[Stored data entries]
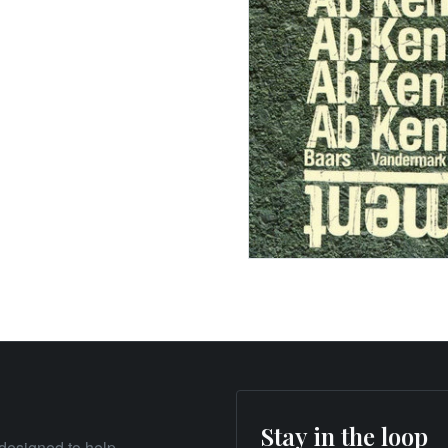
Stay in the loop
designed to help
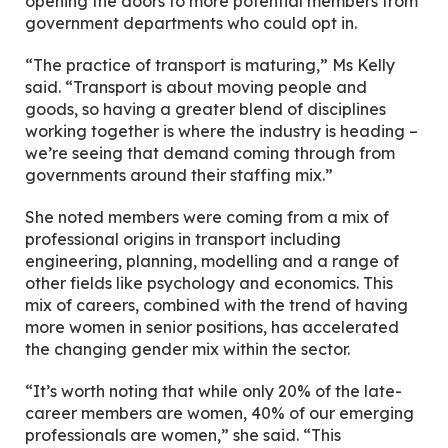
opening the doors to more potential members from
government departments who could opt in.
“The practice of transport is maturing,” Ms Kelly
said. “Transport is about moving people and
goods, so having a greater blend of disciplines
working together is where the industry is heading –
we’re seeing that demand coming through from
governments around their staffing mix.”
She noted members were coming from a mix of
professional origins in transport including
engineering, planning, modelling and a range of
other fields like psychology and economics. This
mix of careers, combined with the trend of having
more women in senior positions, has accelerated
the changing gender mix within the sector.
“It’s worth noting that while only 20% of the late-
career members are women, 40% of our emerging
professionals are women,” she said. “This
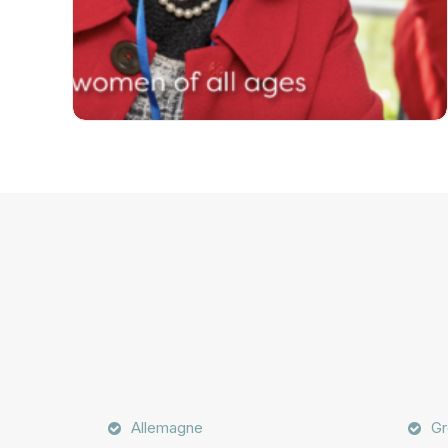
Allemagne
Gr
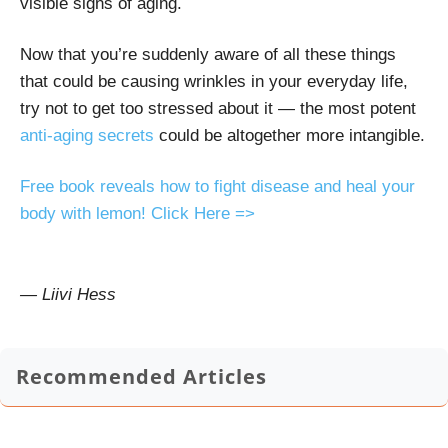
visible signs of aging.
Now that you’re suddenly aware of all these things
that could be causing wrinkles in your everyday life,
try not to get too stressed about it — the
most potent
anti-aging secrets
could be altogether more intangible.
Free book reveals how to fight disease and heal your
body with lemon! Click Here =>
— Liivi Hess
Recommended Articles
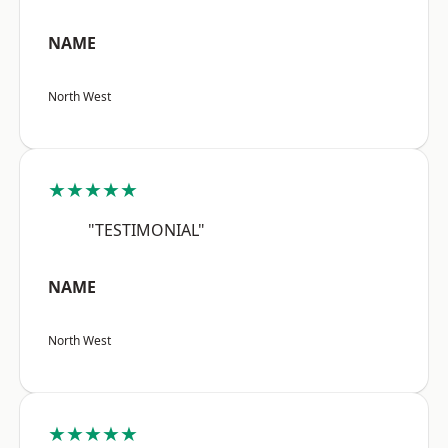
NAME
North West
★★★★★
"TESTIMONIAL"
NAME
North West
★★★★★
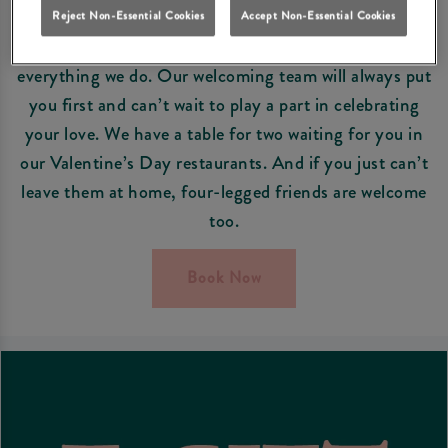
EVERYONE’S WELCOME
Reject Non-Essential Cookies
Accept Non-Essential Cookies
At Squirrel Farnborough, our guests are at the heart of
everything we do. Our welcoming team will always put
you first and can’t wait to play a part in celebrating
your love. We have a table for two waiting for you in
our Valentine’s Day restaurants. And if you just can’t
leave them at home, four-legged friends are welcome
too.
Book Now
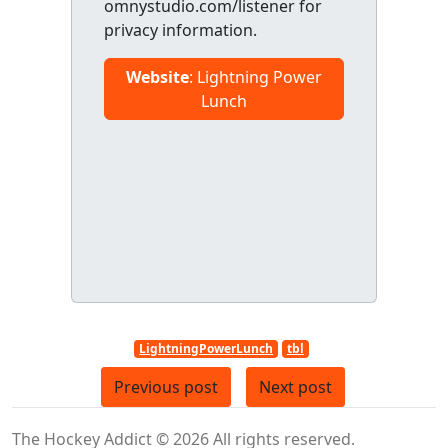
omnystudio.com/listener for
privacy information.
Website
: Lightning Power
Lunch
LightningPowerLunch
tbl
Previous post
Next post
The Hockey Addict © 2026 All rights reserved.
* * *
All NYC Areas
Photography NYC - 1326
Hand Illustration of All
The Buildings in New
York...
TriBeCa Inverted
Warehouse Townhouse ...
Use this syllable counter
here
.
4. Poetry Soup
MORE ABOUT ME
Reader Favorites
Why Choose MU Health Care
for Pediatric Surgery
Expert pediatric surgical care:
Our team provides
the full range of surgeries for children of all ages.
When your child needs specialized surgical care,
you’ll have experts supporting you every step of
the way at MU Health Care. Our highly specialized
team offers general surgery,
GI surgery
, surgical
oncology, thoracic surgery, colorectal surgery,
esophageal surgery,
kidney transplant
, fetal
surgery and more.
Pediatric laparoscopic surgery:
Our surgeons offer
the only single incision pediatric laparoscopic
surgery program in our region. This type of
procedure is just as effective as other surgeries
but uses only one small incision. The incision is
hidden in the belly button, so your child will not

Exercise directions |
How many lines of the rows above contain the word "range"? Give only the number.

Written solution |
2